Hideaway starts out with a little back story, character development and a lot of action. We are introduced to Hutch and Lindsay, a married couple slowly getting over a devastating heartbreak, as they are driving in a storm. Their car spins out of control and they end up in icy water. Lindsay survives the ordeal but Hutch? Hutch isn’t so lucky. They are rescued and Hutch is brought back to life by a resuscitation specialist after he’s been dead for over an hour. You’ve got to know that Hutch probably ain’t coming back quite the same after this, right? I thought this part was interesting and suspenseful and I was just getting into things when then this jarring event spoils my party . . .
With no warning, chapter break or even change of tone by the narrator, we head hop right into the super Eeevil human hating villain of the story. I actually rewound several tracks because I was so confused by this abrupt intrusion. Here I was minding my own business, enjoying the story when suddenly I’m forced to endure a seemingly endless diatribe from this guy whose point of view became tedious and repetitive after only a few of his sociopathic thoughts. He blathers on for too long but the gist is this, “I am so freaking evil, the vilest of all vile villains because I love darkness, cruelty and all things reeking of decay. Humans are useless and deserve the death I long to give them. I have renamed myself Vassago after some dastardly demon. I kill people and create pieces of art from their corpses to earn my place back in hell.” Blah, blah, blah. He goes on for a few more pages pissing and moaning because he longs to be back in hell which is such a delightful place. This bit here was one of the most over the top introductions to a villain that I can remember reading in a good long while. He hides out in an abandoned amusement park while pondering his serial killer thoughts and chillen’ with his corpses but then he starts to get strange visions of a woman. A woman named Lindsay. Uh oh, bet you can see where this might be going?
So Hutch heals and he and Lindsey decide to live life to the fullest and adopt a handicapped child named Regina. They are nice decent people but as they settle in to their new lives typical pain-in-the-butt things crop up and Hatch starts having a difficult time controlling his anger. He’s also having terrifying dreams. Turns out he and Vassago now share some sort of psychic link and eventually it all culminates in a classic good vs. evil showdown.

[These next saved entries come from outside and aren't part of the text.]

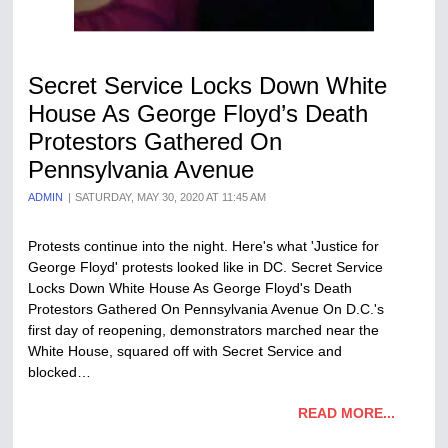
Secret Service Locks Down White
House As George Floyd’s Death
Protestors Gathered On
Pennsylvania Avenue
ADMIN
SATURDAY, MAY 30, 2020 AT 11:45 AM
Protests continue into the night. Here's what 'Justice for
George Floyd' protests looked like in DC. Secret Service
Locks Down White House As George Floyd's Death
Protestors Gathered On Pennsylvania Avenue On D.C.'s
first day of reopening, demonstrators marched near the
White House, squared off with Secret Service and
blocked…
READ MORE...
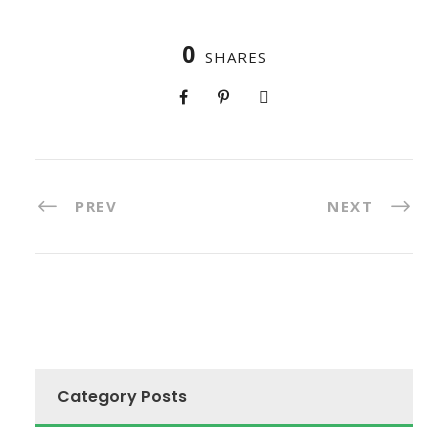
0
SHARES
PREV
NEXT
Category Posts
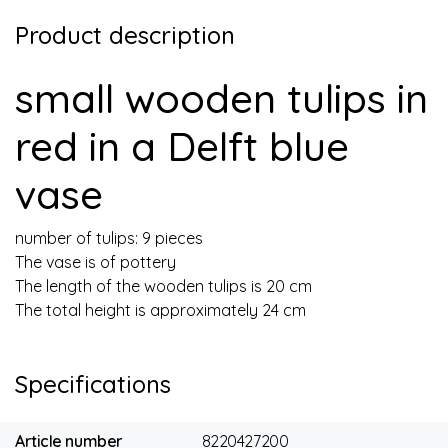
Product description
small wooden tulips in
red in a Delft blue
vase
number of tulips: 9 pieces
The vase is of pottery
The length of the wooden tulips is 20 cm
The total height is approximately 24 cm
Specifications
Article number
8220427200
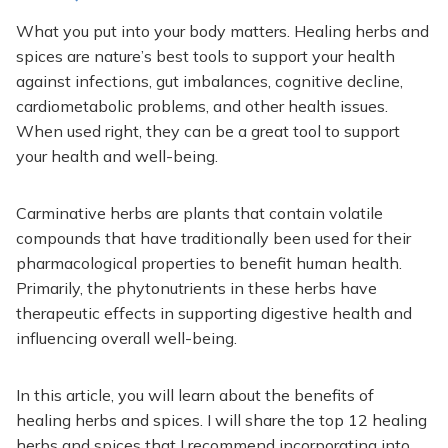
What you put into your body matters. Healing herbs and
spices are nature’s best tools to support your health
against infections, gut imbalances, cognitive decline,
cardiometabolic problems, and other health issues.
When used right, they can be a great tool to support
your health and well-being.
Carminative herbs are plants that contain volatile
compounds that have traditionally been used for their
pharmacological properties to benefit human health.
Primarily, the phytonutrients in these herbs have
therapeutic effects in supporting digestive health and
influencing overall well-being.
In this article, you will learn about the benefits of
healing herbs and spices. I will share the top 12 healing
herbs and spices that I recommend incorporating into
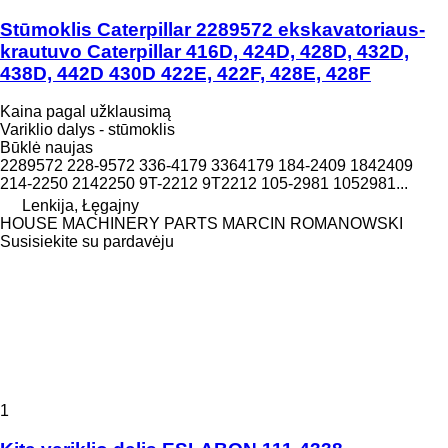
Stūmoklis Caterpillar 2289572 ekskavatoriaus-
krautuvo Caterpillar 416D, 424D, 428D, 432D,
438D, 442D 430D 422E, 422F, 428E, 428F
Kaina pagal užklausimą
Variklio dalys - stūmoklis
Būklė
naujas
2289572 228-9572 336-4179 3364179 184-2409 1842409
214-2250 2142250 9T-2212 9T2212 105-2981 1052981...
Lenkija, Łęgajny
HOUSE MACHINERY PARTS MARCIN ROMANOWSKI
Susisiekite su pardavėju
1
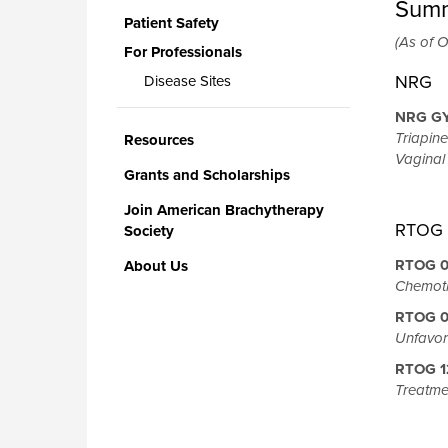
Summ
Patient Safety
(As of O
For Professionals
NRG
Disease Sites
NRG G
Triapine
Resources
Vaginal
Grants and Scholarships
Join American Brachytherapy
RTOG
Society
RTOG 0
About Us
Chemoth
RTOG 
Unfavor
RTOG 12
Treatme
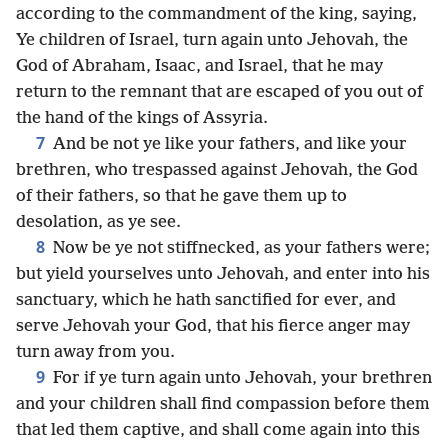
according to the commandment of the king, saying,
Ye children of Israel, turn again unto Jehovah, the
God of Abraham, Isaac, and Israel, that he may
return to the remnant that are escaped of you out of
the hand of the kings of Assyria.
7
And be not ye like your fathers, and like your
brethren, who trespassed against Jehovah, the God
of their fathers, so that he gave them up to
desolation, as ye see.
8
Now be ye not stiffnecked, as your fathers were;
but yield yourselves unto Jehovah, and enter into his
sanctuary, which he hath sanctified for ever, and
serve Jehovah your God, that his fierce anger may
turn away from you.
9
For if ye turn again unto Jehovah, your brethren
and your children shall find compassion before them
that led them captive, and shall come again into this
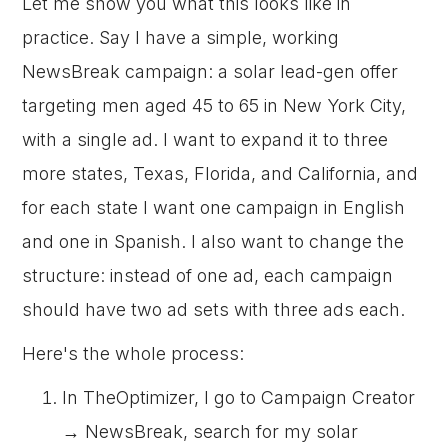
Let me show you what this looks like in
practice. Say I have a simple, working
NewsBreak campaign: a solar lead-gen offer
targeting men aged 45 to 65 in New York City,
with a single ad. I want to expand it to three
more states, Texas, Florida, and California, and
for each state I want one campaign in English
and one in Spanish. I also want to change the
structure: instead of one ad, each campaign
should have two ad sets with three ads each.
Here's the whole process:
In TheOptimizer, I go to Campaign Creator
→ NewsBreak, search for my solar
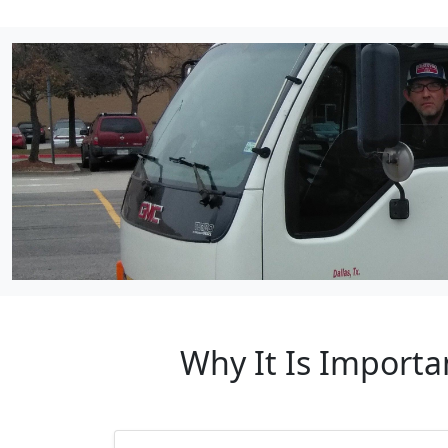
Why It Is Importa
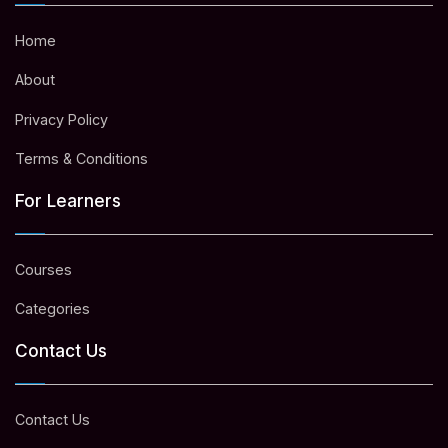
Home
About
Privacy Policy
Terms & Conditions
For Learners
Courses
Categories
Contact Us
Contact Us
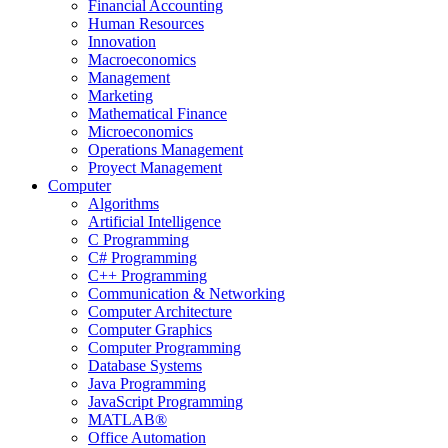
Financial Accounting
Human Resources
Innovation
Macroeconomics
Management
Marketing
Mathematical Finance
Microeconomics
Operations Management
Proyect Management
Computer
Algorithms
Artificial Intelligence
C Programming
C# Programming
C++ Programming
Communication & Networking
Computer Architecture
Computer Graphics
Computer Programming
Database Systems
Java Programming
JavaScript Programming
MATLAB®
Office Automation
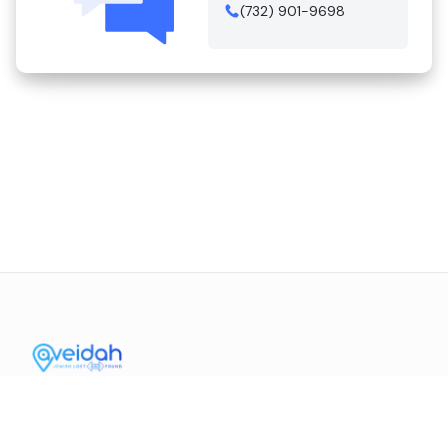
(732) 901-9698
Contact Us
Mission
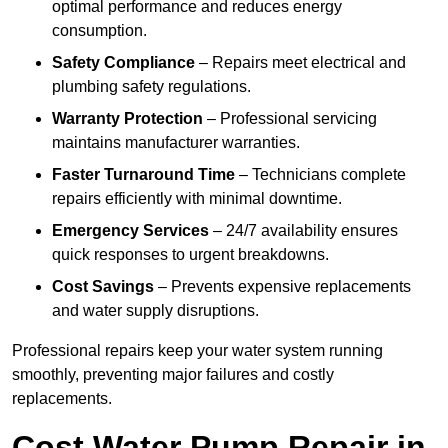
optimal performance and reduces energy
consumption.
Safety Compliance
– Repairs meet electrical and
plumbing safety regulations.
Warranty Protection
– Professional servicing
maintains manufacturer warranties.
Faster Turnaround Time
– Technicians complete
repairs efficiently with minimal downtime.
Emergency Services
– 24/7 availability ensures
quick responses to urgent breakdowns.
Cost Savings
– Prevents expensive replacements
and water supply disruptions.
Professional repairs keep your water system running
smoothly, preventing major failures and costly
replacements.
Cost Water Pump Repair in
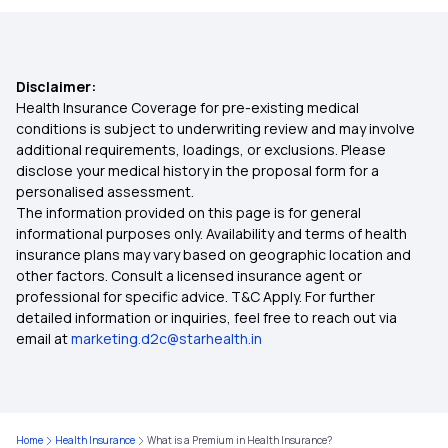
Best Health Insurance
Disclaimer:
Types Of Health Insurance
Health Insurance Coverage for pre-existing medical
conditions is subject to underwriting review and may involve
additional requirements, loadings, or exclusions. Please
Comprehensive Insurance Policy
disclose your medical history in the proposal form for a
personalised assessment.
The information provided on this page is for general
Cashless Health Insurance
informational purposes only. Availability and terms of health
insurance plans may vary based on geographic location and
other factors. Consult a licensed insurance agent or
professional for specific advice. T&C Apply. For further
detailed information or inquiries, feel free to reach out via
email at
marketing.d2c@starhealth.in
Home
Health Insurance
What is a Premium in Health Insurance?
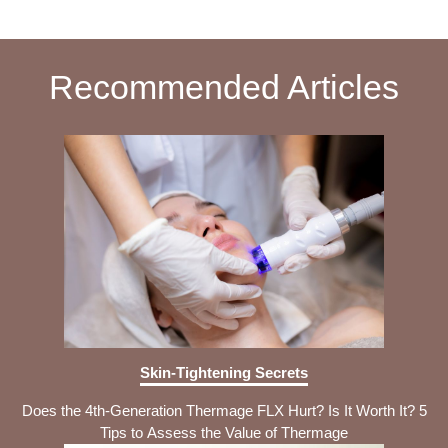
Recommended Articles
Skin-Tightening Secrets
Does the 4th-Generation Thermage FLX Hurt? Is It Worth It? 5
Tips to Assess the Value of Thermage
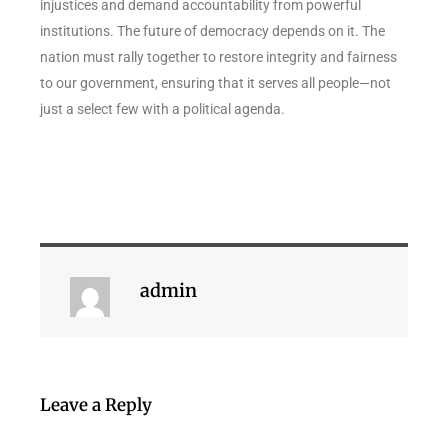
injustices and demand accountability from powerful
institutions. The future of democracy depends on it. The
nation must rally together to restore integrity and fairness
to our government, ensuring that it serves all people—not
just a select few with a political agenda.
admin
Leave a Reply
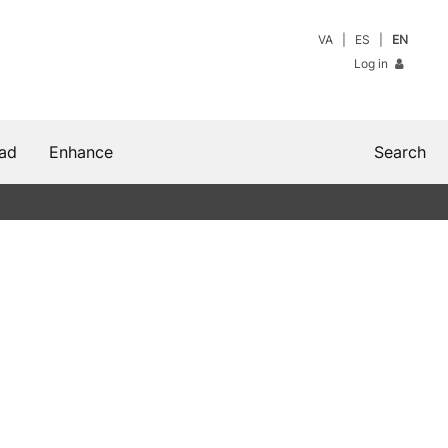
VA
ES
EN
Log in
ad
Enhance
Search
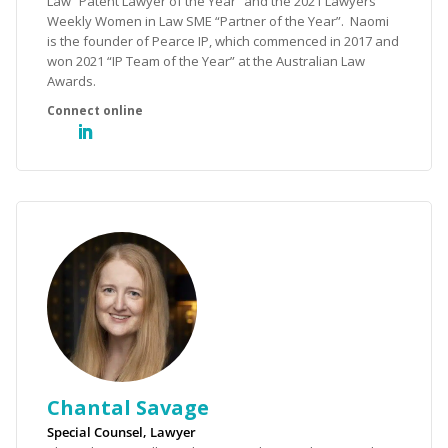
Law “Patent Lawyer of the Year” and the 2021 Lawyers
Weekly Women in Law SME “Partner of the Year”. Naomi
is the founder of Pearce IP, which commenced in 2017 and
won 2021 “IP Team of the Year” at the Australian Law
Awards.
Chantal Savage
Special Counsel, Lawyer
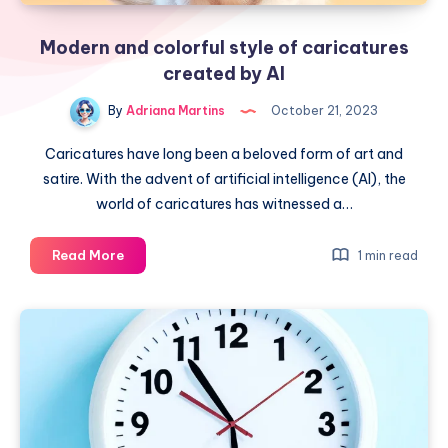
Modern and colorful style of caricatures
created by AI
By
Adriana Martins
October 21, 2023
Caricatures have long been a beloved form of art and
satire. With the advent of artificial intelligence (AI), the
world of caricatures has witnessed a…
Modern
Read More
1 min read
and
colorful
style
of
caricatures
created
by
AI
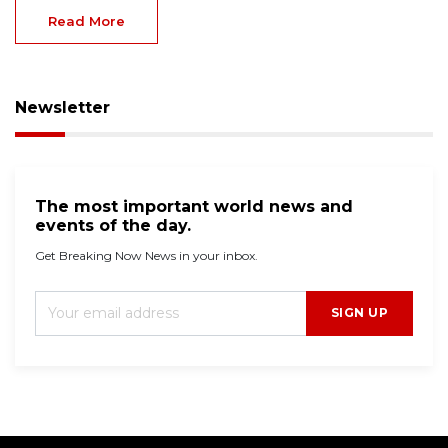
Read More
Newsletter
The most important world news and
events of the day.
Get Breaking Now News in your inbox.
SIGN UP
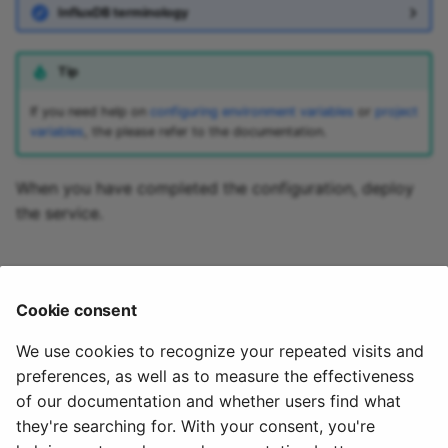
InfluxDB terminology
kafka-to-apache-kylin
kafka-to-apache-lens
Tip
kafka-to-apache-mahou
If you need help on
configuring environment variables
or
project
variables
, the please refer to the documentation.
kafka-to-apache-
manifoldcf
When you have completed the configuration, deploy
the service.
kafka-to-apache-marmo
🏃‍♀️ Next step
kafka-to-apache-mesos
Cookie consent
Part 4 - Install the InfluxDB v3 destination
kafka-to-apache-metron
We use cookies to recognize your repeated visits and
preferences, as well as to measure the effectiveness
kafka-to-apache-mxnet
of our documentation and whether users find what
they're searching for. With your consent, you're
kafka-to-apache-nifi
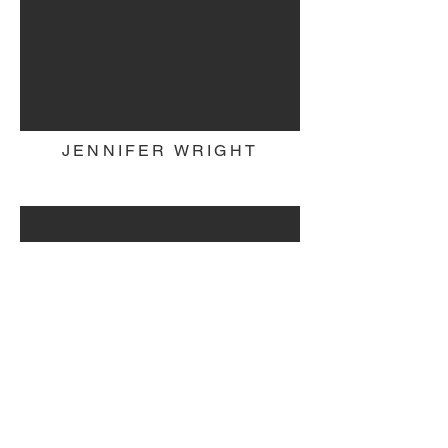
JENNIFER WRIGHT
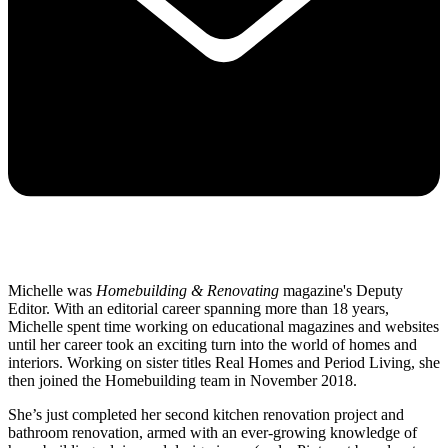
Michelle was
Homebuilding & Renovating
magazine's Deputy
Editor. With an editorial career spanning more than 18 years,
Michelle spent time working on educational magazines and websites
until her career took an exciting turn into the world of homes and
interiors. Working on sister titles Real Homes and Period Living, she
then joined the Homebuilding team in November 2018.
She’s just completed her second kitchen renovation project and
bathroom renovation, armed with an ever-growing knowledge of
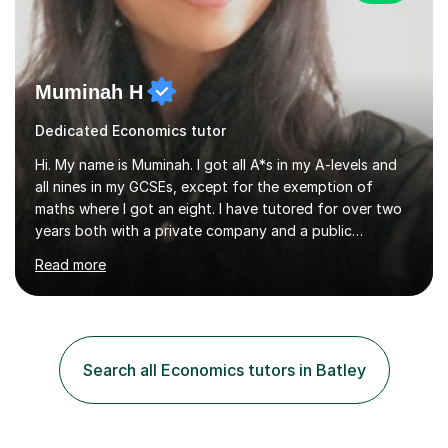
Muminah H
Dedicated Economics tutor
Hi. My name is Muminah. I got all A*s in my A-levels and
all nines in my GCSEs, except for the exemption of
maths where I got an eight. I have tutored for over two
years both with a private company and a public
company and therefore know what is required to make
Read more
sure a student reaches their potential. When it comes to
running lessons, I like to create a positive and interactive
environment. I believe in making learning enjoyable and
relatable to the students' lives. I use a variety of
teaching methods, such as visual aids, group activities,
Search all Economics tutors in Batley
and hands-on experiments, to cater to different
learning...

It’s a decent story with some decent characters and suspense and it was downright disturbing at one point when Vassago describes his first kill. That was creepy and horrifying and probably will never leave my mind. Koontz has also spared us his from his famously awkward love scene (you gluttons for punishment can read about it here). But in the end some of it came off as a wee bit cliché.
Narration Notes: There are two narrators. Both are overblown, read too slowly and pause in the strangest places. There are no chapter breaks and the transitions are abrupt but I probably can’t blame that on the narrators. Michael Hanson reads in a deadly serious “reading the bad news” tone and he makes all of the male characters sound identical. Carol Cowan reads from Lindsay and Regina’s POV. She’s also deadly serious with Lindsay but finds her groove with Regina, giving her the spunk her character deserves.
It ends with a short interview with author Dean Koontz. He seems like such a genuinely nice guy that I feel bad for panning one of his books recently. He’s asked basic questions about his pen names, his work and talks a bit about the movie adaptations of his novels. He’s really honest and candid about his loathing for a few of them and I found it refreshing and hope that someday his vision will come to the big screen correctly.